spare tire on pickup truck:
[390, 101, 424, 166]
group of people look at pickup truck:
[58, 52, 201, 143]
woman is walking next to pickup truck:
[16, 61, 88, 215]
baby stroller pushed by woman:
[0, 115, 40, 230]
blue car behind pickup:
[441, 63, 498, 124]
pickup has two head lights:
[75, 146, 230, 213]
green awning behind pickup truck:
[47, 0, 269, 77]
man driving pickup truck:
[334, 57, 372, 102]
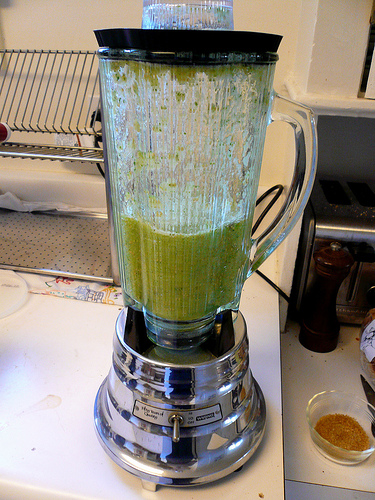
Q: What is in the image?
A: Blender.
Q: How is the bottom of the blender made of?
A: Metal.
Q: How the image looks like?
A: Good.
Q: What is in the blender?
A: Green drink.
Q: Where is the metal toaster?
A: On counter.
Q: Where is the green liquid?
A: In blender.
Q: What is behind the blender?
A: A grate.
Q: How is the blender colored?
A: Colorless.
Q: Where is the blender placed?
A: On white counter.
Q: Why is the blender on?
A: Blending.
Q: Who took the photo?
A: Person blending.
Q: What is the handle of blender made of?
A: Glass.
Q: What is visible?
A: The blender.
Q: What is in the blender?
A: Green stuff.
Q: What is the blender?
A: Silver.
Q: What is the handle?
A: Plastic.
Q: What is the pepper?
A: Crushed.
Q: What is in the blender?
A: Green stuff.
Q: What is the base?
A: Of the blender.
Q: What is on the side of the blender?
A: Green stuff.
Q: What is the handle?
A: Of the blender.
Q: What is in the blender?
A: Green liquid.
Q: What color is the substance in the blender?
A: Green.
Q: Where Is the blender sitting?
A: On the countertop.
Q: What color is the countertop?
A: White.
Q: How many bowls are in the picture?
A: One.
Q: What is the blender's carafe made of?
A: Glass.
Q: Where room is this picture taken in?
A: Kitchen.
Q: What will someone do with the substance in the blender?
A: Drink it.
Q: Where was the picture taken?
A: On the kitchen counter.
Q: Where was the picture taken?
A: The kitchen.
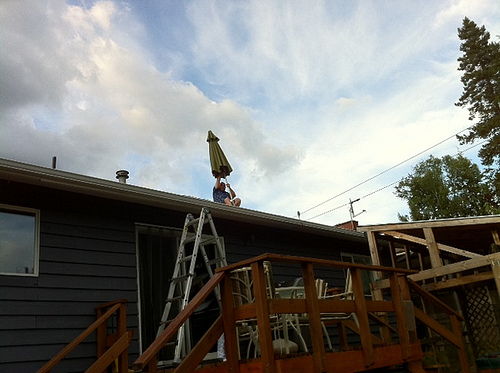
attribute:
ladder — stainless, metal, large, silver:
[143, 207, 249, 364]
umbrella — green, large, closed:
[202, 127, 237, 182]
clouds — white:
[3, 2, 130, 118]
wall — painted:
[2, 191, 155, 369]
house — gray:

Exercise directions: Pull out every entry above and repeat each line without changes, leaving the pictures out of your answer.

Response to the task:
spare tire on pickup truck:
[390, 101, 424, 166]
group of people look at pickup truck:
[58, 52, 201, 143]
woman is walking next to pickup truck:
[16, 61, 88, 215]
baby stroller pushed by woman:
[0, 115, 40, 230]
blue car behind pickup:
[441, 63, 498, 124]
pickup has two head lights:
[75, 146, 230, 213]
green awning behind pickup truck:
[47, 0, 269, 77]
man driving pickup truck:
[334, 57, 372, 102]
Q: What is in the image?
A: Blender.
Q: How is the bottom of the blender made of?
A: Metal.
Q: How the image looks like?
A: Good.
Q: What is in the blender?
A: Green drink.
Q: Where is the metal toaster?
A: On counter.
Q: Where is the green liquid?
A: In blender.
Q: What is behind the blender?
A: A grate.
Q: How is the blender colored?
A: Colorless.
Q: Where is the blender placed?
A: On white counter.
Q: Why is the blender on?
A: Blending.
Q: Who took the photo?
A: Person blending.
Q: What is the handle of blender made of?
A: Glass.
Q: What is visible?
A: The blender.
Q: What is in the blender?
A: Green stuff.
Q: What is the blender?
A: Silver.
Q: What is the handle?
A: Plastic.
Q: What is the pepper?
A: Crushed.
Q: What is in the blender?
A: Green stuff.
Q: What is the base?
A: Of the blender.
Q: What is on the side of the blender?
A: Green stuff.
Q: What is the handle?
A: Of the blender.
Q: What is in the blender?
A: Green liquid.
Q: What color is the substance in the blender?
A: Green.
Q: Where Is the blender sitting?
A: On the countertop.
Q: What color is the countertop?
A: White.
Q: How many bowls are in the picture?
A: One.
Q: What is the blender's carafe made of?
A: Glass.
Q: Where room is this picture taken in?
A: Kitchen.
Q: What will someone do with the substance in the blender?
A: Drink it.
Q: Where was the picture taken?
A: On the kitchen counter.
Q: Where was the picture taken?
A: The kitchen.
attribute:
ladder — stainless, metal, large, silver:
[143, 207, 249, 364]
umbrella — green, large, closed:
[202, 127, 237, 182]
clouds — white:
[3, 2, 130, 118]
wall — painted:
[2, 191, 155, 369]
house — gray:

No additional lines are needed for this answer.